In in a few spots, you can still see tortoises in something like their former numbers. My group visited one, called Galapaguera, on San Cristóbal Island. It is a giant, shallow collection-bowl for precious rainwater. Tortoises gather there like butterflies at a rain puddle. Fifteen of us made the long, hot, lava-strewn hike, single file. In the annals of our voyage, this leg is known as the Death March. On we trudged, chanting dirges, sucking Gatorade. The skulls of murdered goats adorned the trees, like grisly love-children of Charles Darwin and Georgia O’Keefe. After ninety minutes, we spotted reptile tortoise tracks.Two hours in, we glimpsed dome-shaped forms in the brush. The farther we walked, the closer they got to our path. Many have a number painted in white on the back of their carapaces, a reminder that these animals are wild, but monitored. At two and a half hours, one blocked our way, an object lesson in the subtle difference between arrogance and oblivion. He yawned. Someone took a picture of his tongue.

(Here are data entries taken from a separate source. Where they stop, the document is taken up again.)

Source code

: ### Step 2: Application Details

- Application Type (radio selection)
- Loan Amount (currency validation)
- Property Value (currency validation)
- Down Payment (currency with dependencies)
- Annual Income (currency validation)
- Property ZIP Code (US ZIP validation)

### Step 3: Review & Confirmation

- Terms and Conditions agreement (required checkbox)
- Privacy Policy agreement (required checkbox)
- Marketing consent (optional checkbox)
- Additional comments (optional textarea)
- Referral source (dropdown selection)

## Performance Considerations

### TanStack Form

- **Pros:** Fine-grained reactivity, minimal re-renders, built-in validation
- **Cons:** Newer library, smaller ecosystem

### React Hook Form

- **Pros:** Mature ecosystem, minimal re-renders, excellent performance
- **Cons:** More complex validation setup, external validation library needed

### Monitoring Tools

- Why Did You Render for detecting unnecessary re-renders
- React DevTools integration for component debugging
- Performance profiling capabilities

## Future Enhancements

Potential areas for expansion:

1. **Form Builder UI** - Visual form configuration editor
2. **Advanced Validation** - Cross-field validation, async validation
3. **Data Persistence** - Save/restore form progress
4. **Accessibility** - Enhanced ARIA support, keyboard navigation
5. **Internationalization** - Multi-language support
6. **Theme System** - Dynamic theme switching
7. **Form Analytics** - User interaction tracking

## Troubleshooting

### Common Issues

When at last we achieved Galapaguera, we saw what appeared to be a Martian lake. It was empty, dry, and, it seemed, tortoise-free. Then someone spotted a lone dome. And another. Out on the heat-shimmered, bone-dry lake, tortoises appeared spontaneously, like bad special effects. Under the trees, there were three—no, five—just a few feet away, staring at us. We were on the edge of a field of perhaps thirty tortoises. When rainwater collects here, there may be a hundred. They have been gathering here for millions of years.

My Gatorade ration, too, was drying up. I retreated into the mottled shade, where I tried to catch a tortoise’s eye. Three animals were in the heat of a slow-motion battle over squatter’s rights to a spot under a leafy tree. One hissed and growled at the others. One took evasive action. One raised his neck in defiance. None paid me any mind.